Ruthénium, rhodium, palladium. Si ces mots peuvent sembler barbares aux novices, ils sauront parler aux spécialistes des métaux. Aujourd’hui utilisés pour de nombreuses applications – comme les semi-conducteurs, les alliages, les panneaux photovoltaïques ou les piles à combustibles – ils s’avèrent être présents dans un gisement aujourd’hui complètement inexploité : les déchets radioactifs.
Dans le cadre d’un appel à projet du quatrième Programme d’Investissements d’Avenir (PIA4), le CEA-Isec et le CNRS ont lancé un programme de R&D de 4 ans destiné à développer des procédés de récupération de matières stratégiques contenues dans les combustibles nucléaires usés. L’investissement total, de 3,4 millions d’euros, est notamment porté par France 2030 et l’Union européenne.

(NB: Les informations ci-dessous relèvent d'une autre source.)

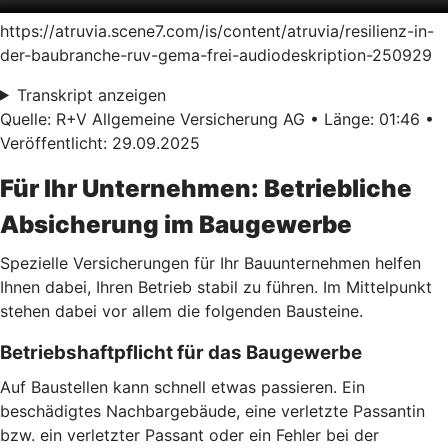
https://atruvia.scene7.com/is/content/atruvia/resilienz-in-
der-baubranche-ruv-gema-frei-audiodeskription-250929
Transkript anzeigen
Quelle: R+V Allgemeine Versicherung AG • Länge: 01:46 •
Veröffentlicht: 29.09.2025
Für Ihr Unternehmen: Betriebliche
Absicherung im Baugewerbe
Spezielle Versicherungen für Ihr Bauunternehmen helfen
Ihnen dabei, Ihren Betrieb stabil zu führen. Im Mittelpunkt
stehen dabei vor allem die folgenden Bausteine.
Betriebshaftpflicht für das Baugewerbe
Auf Baustellen kann schnell etwas passieren. Ein
beschädigtes Nachbargebäude, eine verletzte Passantin
bzw. ein verletzter Passant oder ein Fehler bei der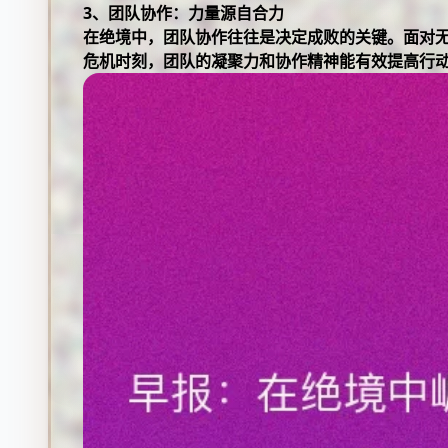
3、团队协作：力量源自合力
在绝境中，团队协作往往是决定成败的关键。面对
危机时刻，团队的凝聚力和协作精神能有效提高行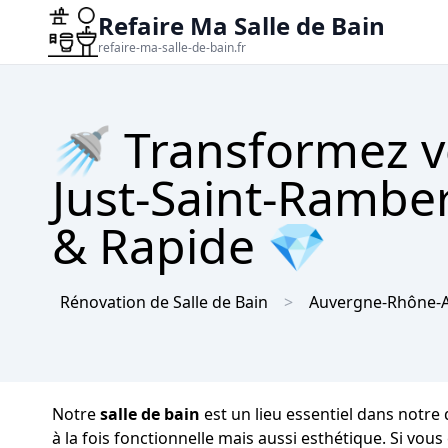
Refaire Ma Salle de Bain
refaire-ma-salle-de-bain.fr
🚿 Transformez vo
Just-Saint-Ramber
& Rapide 💎
Rénovation de Salle de Bain
Auvergne-Rhône-A
Notre
salle de bain
est un lieu essentiel dans notre
à la fois fonctionnelle mais aussi esthétique. Si vou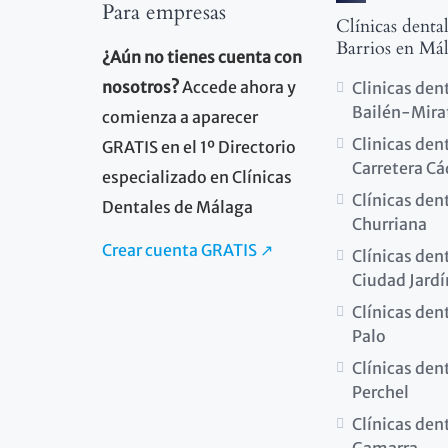
Para empresas
Clínicas denta
Barrios en Má
¿Aún no tienes cuenta con
nosotros?
Accede ahora y
Clinicas den
Bailén-Mira
comienza a aparecer
Clinicas den
GRATIS en el 1º Directorio
Carretera Cá
especializado en Clínicas
Clínicas den
Dentales de Málaga
Churriana
Crear cuenta GRATIS ↗
Clínicas den
Ciudad Jardí
Clínicas dent
Palo
Clínicas dent
Perchel
Clínicas den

« Anticiper le jour où on aura besoin d’un nouveau vivier »
« Il y a un an, on a démontré qu’on savait récupérer le ruthénium et le palladium », assure Nathalie Herlet, chef adjointe du département de recherche sur les procédés pour le recyclage du combustible. Pour ce faire, le CEA s’appuie sur des méthodes d’hydrométallurgie qu’il a développées pour récupérer l’uranium et le plutonium dans le combustible usagé. Sauf que dans ce cas-là, la boucle reste dans le domaine du nucléaire : les matières récupérées servent à récréer un combustible, le Mox.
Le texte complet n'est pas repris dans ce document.